In some ways, it can’t really decide what it wants to be, but generally, when it comes down to it, it maintains the needed balance. – Graham Russell
In Dungeon Twister, you and an opponent are trapped in a dungeon made up of eight rooms arranged in a 4-by-2 pattern and tasked with scoring five Victory Points first (VP). You gain VP by either escaping the dungeon or killing your opponent’s characters. Each kill or escape is worth one point, subject to a few item or unit modifiers. Turns consist of anywhere from two to five action points, depending on the action card you play for that turn.
Each player has eight unique characters to control, though four are left inactive in the dungeon until the room they are in is revealed. Each character has varying combat and movement attributes along with an array of special abilities. For instance, the Wall-Walker can walk through walls at the cost of one action point, while the thief can walk over pit traps and even act as a bridge for other characters to do the same. Then of course, there’s the Wizard’s ability to levitate over both pit traps and opposing characters and wield a fire wand to insta-kill any enemy in a direct line from him, no matter the distance.
The fire wand is one of the six items that will also be placed in the dungeon. The others range from treasure that gives a bonus victory point if a character escapes while holding it, to a sword and shield which increase the holding character’s offense or defense.

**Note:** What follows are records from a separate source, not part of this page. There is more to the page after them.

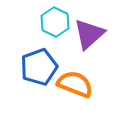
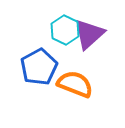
cyan hexagon: moved 10 px right, 8 px down
blue pentagon: rotated 9 degrees counterclockwise
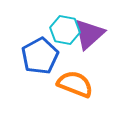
cyan hexagon: rotated 16 degrees counterclockwise
blue pentagon: moved 1 px right, 11 px up
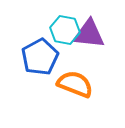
purple triangle: rotated 48 degrees clockwise
blue pentagon: moved 1 px down
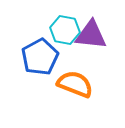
purple triangle: moved 2 px right, 1 px down
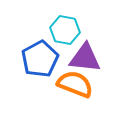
purple triangle: moved 6 px left, 23 px down
blue pentagon: moved 2 px down
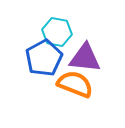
cyan hexagon: moved 8 px left, 2 px down
blue pentagon: moved 4 px right, 1 px up
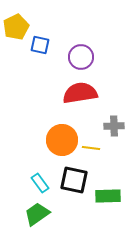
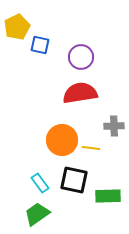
yellow pentagon: moved 1 px right
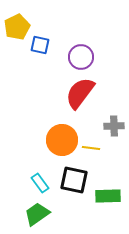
red semicircle: rotated 44 degrees counterclockwise
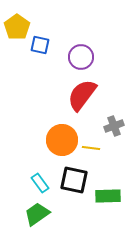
yellow pentagon: rotated 10 degrees counterclockwise
red semicircle: moved 2 px right, 2 px down
gray cross: rotated 18 degrees counterclockwise
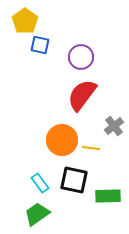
yellow pentagon: moved 8 px right, 6 px up
gray cross: rotated 18 degrees counterclockwise
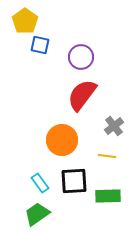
yellow line: moved 16 px right, 8 px down
black square: moved 1 px down; rotated 16 degrees counterclockwise
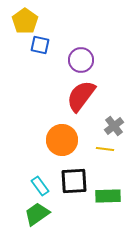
purple circle: moved 3 px down
red semicircle: moved 1 px left, 1 px down
yellow line: moved 2 px left, 7 px up
cyan rectangle: moved 3 px down
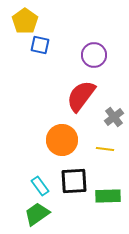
purple circle: moved 13 px right, 5 px up
gray cross: moved 9 px up
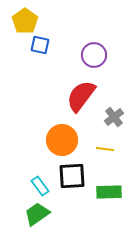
black square: moved 2 px left, 5 px up
green rectangle: moved 1 px right, 4 px up
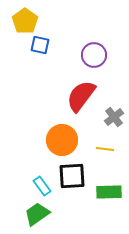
cyan rectangle: moved 2 px right
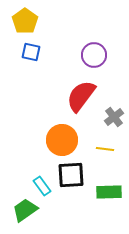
blue square: moved 9 px left, 7 px down
black square: moved 1 px left, 1 px up
green trapezoid: moved 12 px left, 4 px up
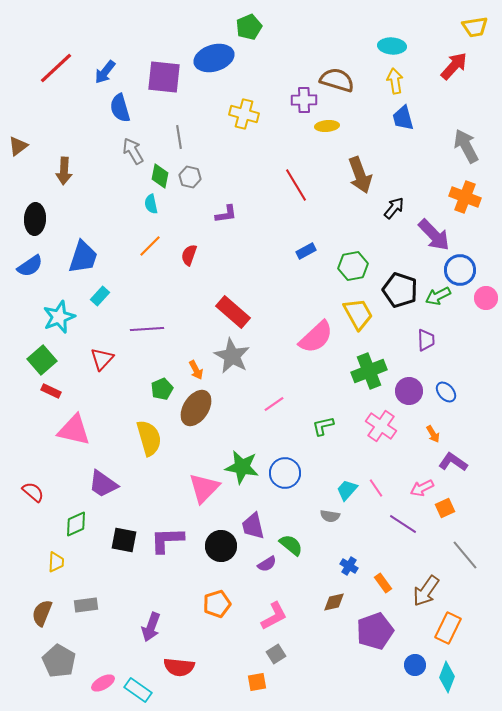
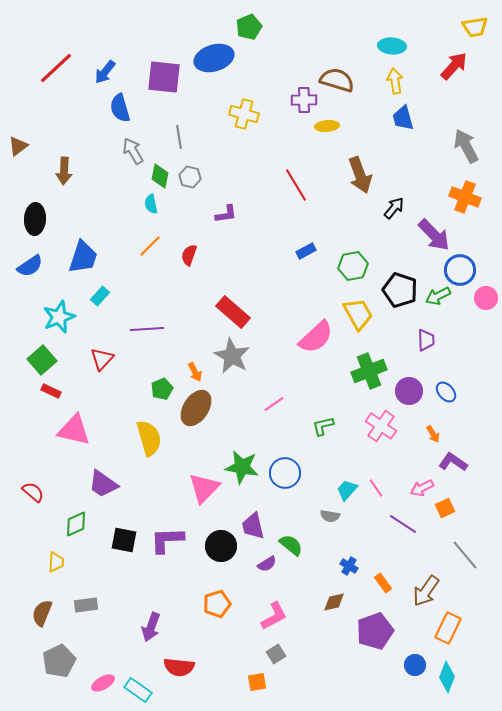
orange arrow at (196, 370): moved 1 px left, 2 px down
gray pentagon at (59, 661): rotated 16 degrees clockwise
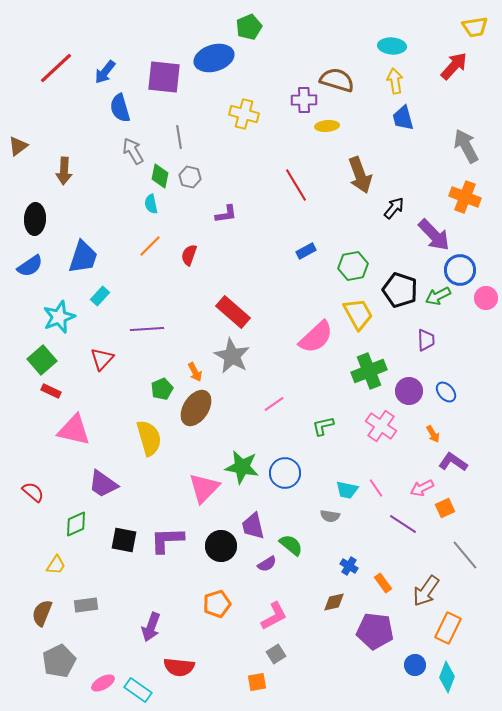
cyan trapezoid at (347, 490): rotated 120 degrees counterclockwise
yellow trapezoid at (56, 562): moved 3 px down; rotated 30 degrees clockwise
purple pentagon at (375, 631): rotated 27 degrees clockwise
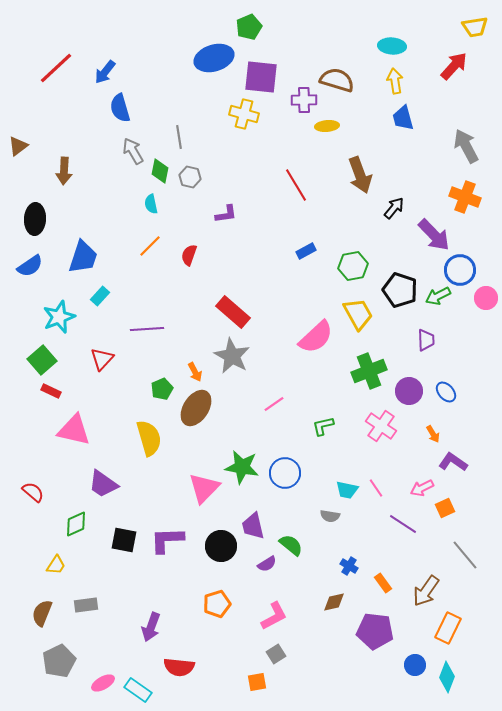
purple square at (164, 77): moved 97 px right
green diamond at (160, 176): moved 5 px up
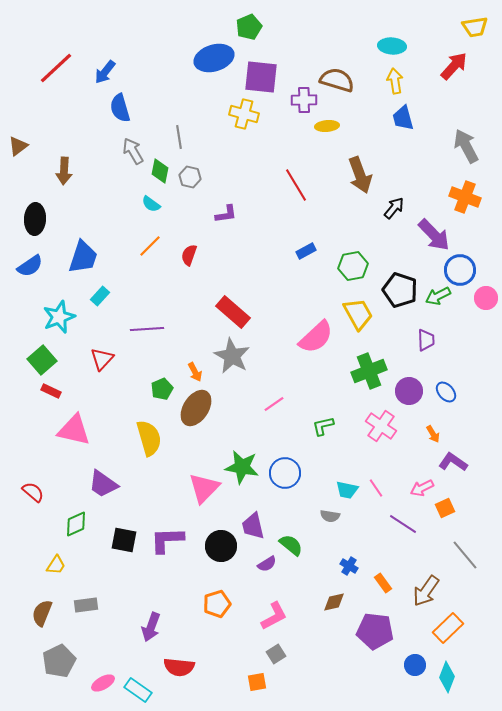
cyan semicircle at (151, 204): rotated 42 degrees counterclockwise
orange rectangle at (448, 628): rotated 20 degrees clockwise
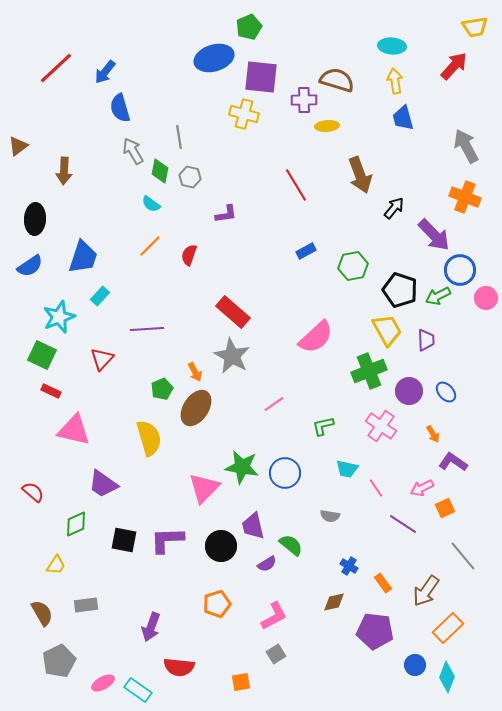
yellow trapezoid at (358, 314): moved 29 px right, 16 px down
green square at (42, 360): moved 5 px up; rotated 24 degrees counterclockwise
cyan trapezoid at (347, 490): moved 21 px up
gray line at (465, 555): moved 2 px left, 1 px down
brown semicircle at (42, 613): rotated 128 degrees clockwise
orange square at (257, 682): moved 16 px left
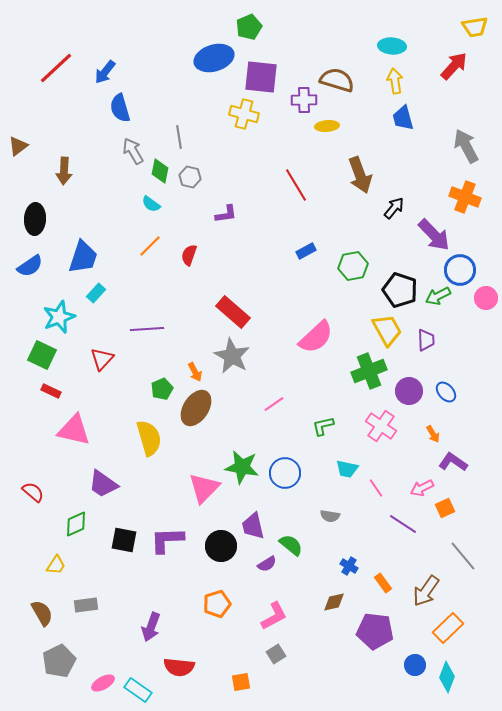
cyan rectangle at (100, 296): moved 4 px left, 3 px up
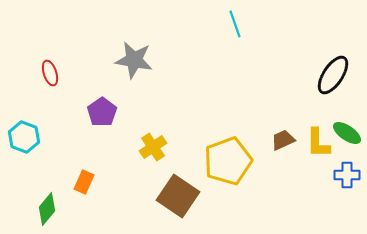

The rooms themselves have more obstacles than just walls and pit traps. There are portcullises that can be open or closed, and a rotation square where characters can stand and rotate the rooms to their advantage. Each and every action costs one point, and it is up to you to determine the best way to use them.
A logical conversion
The game makes sense in digital form. While a lot of the “fun” of the physical version is flipping and twisting board pieces, that’s not actually an easy task while keeping pieces in place. With the context-sensitive menu options and a nice turning mechanic, this game’s easier to play digitally. That is, of course, if you can get over the lack of local play and the most awkward fighting and celebration animations in the industry. – Graham Russell
As I’ve stated before, you can kill your opponents if you prefer fight over flight. Combat is a fairly simple affair, as each player selects a combat card from their hand (each card is discarded after use, so there’s strategy in choosing whether to reserve your best cards or not) and adds the value of the card to the native combat strength of their character. If you lose the battle, that character is wounded and can no longer perform any actions unless healed by a Cleric. You must be fast with your Cleric though, as the next time a wounded character loses a battle, it is killed and removed from the board.

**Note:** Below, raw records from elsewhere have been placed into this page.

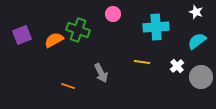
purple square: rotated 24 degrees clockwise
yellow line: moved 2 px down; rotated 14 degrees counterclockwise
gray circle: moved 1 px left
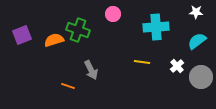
white star: rotated 16 degrees counterclockwise
orange semicircle: rotated 12 degrees clockwise
gray arrow: moved 10 px left, 3 px up
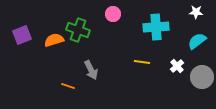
gray circle: moved 1 px right
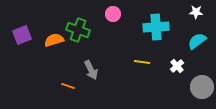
gray circle: moved 10 px down
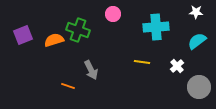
purple square: moved 1 px right
gray circle: moved 3 px left
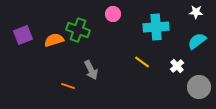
yellow line: rotated 28 degrees clockwise
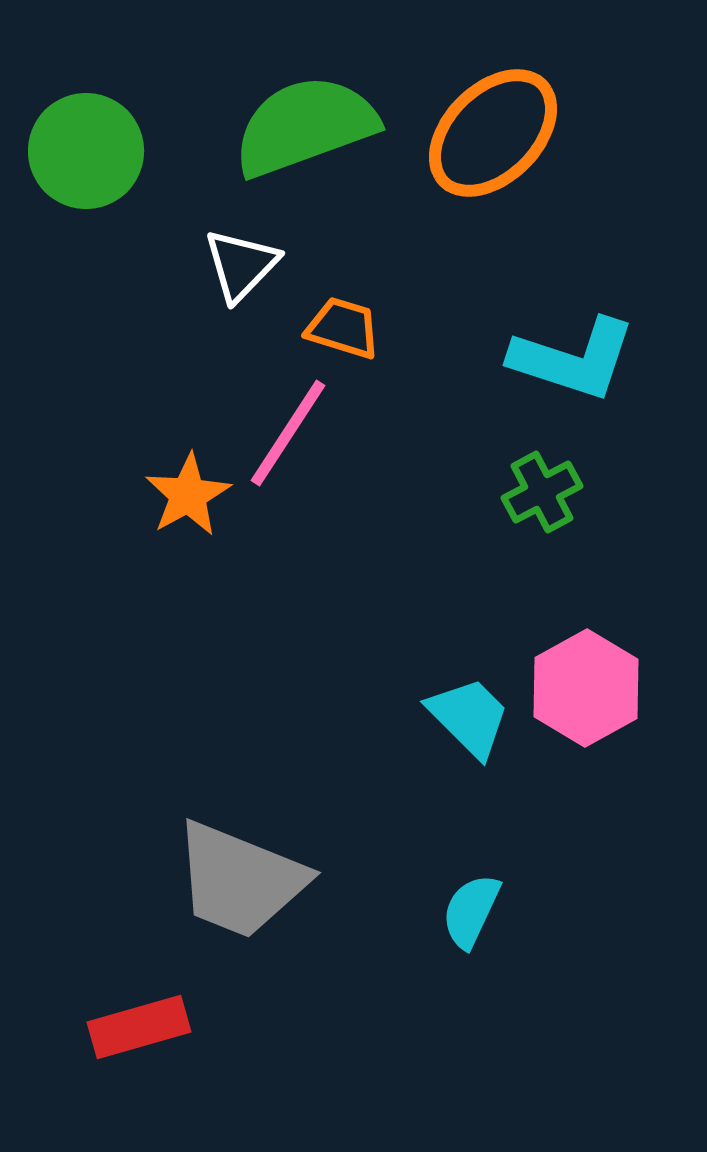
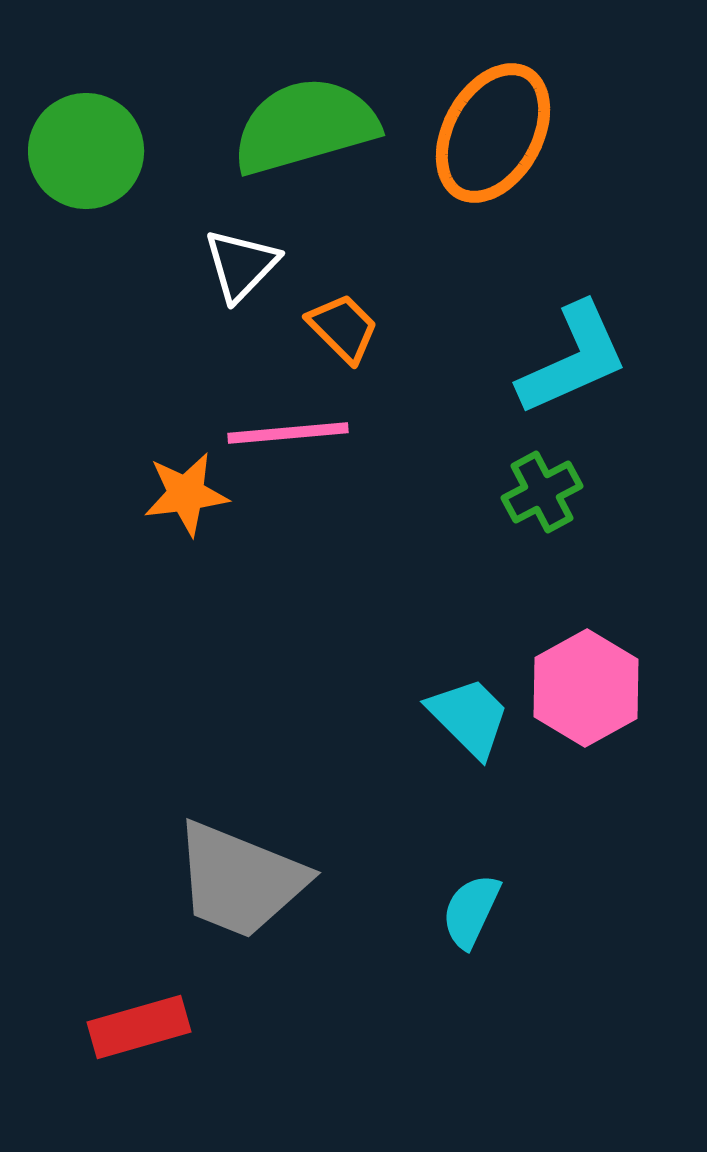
green semicircle: rotated 4 degrees clockwise
orange ellipse: rotated 16 degrees counterclockwise
orange trapezoid: rotated 28 degrees clockwise
cyan L-shape: rotated 42 degrees counterclockwise
pink line: rotated 52 degrees clockwise
orange star: moved 2 px left, 1 px up; rotated 22 degrees clockwise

It’s fairly complicated at first glance, which is why it’s a good thing there’s a great tutorial that will walk you through each aspect of the game. Aside from the tutorial, there’s a single-player mode where you can face off against the AI, though games like this just lose so much of their value when you play alone. It works well, but it quickly gets boring. The multiplayer is where a game like this needs to be focused. I’m happy to report that the multiplayer does work well, technically. Unfortunately, even this mode loses its luster fairly quickly. It just seems that, while there are no flaws in this recreation, this game loses a lot of its appeal when the face to face aspect is removed.
Dungeon Twister is a hard game to review, because while it isn’t a flawed game, it isn’t compelling either. If you have some people to play with you’ll enjoy Dungeon Twister, though I can’t say for how long.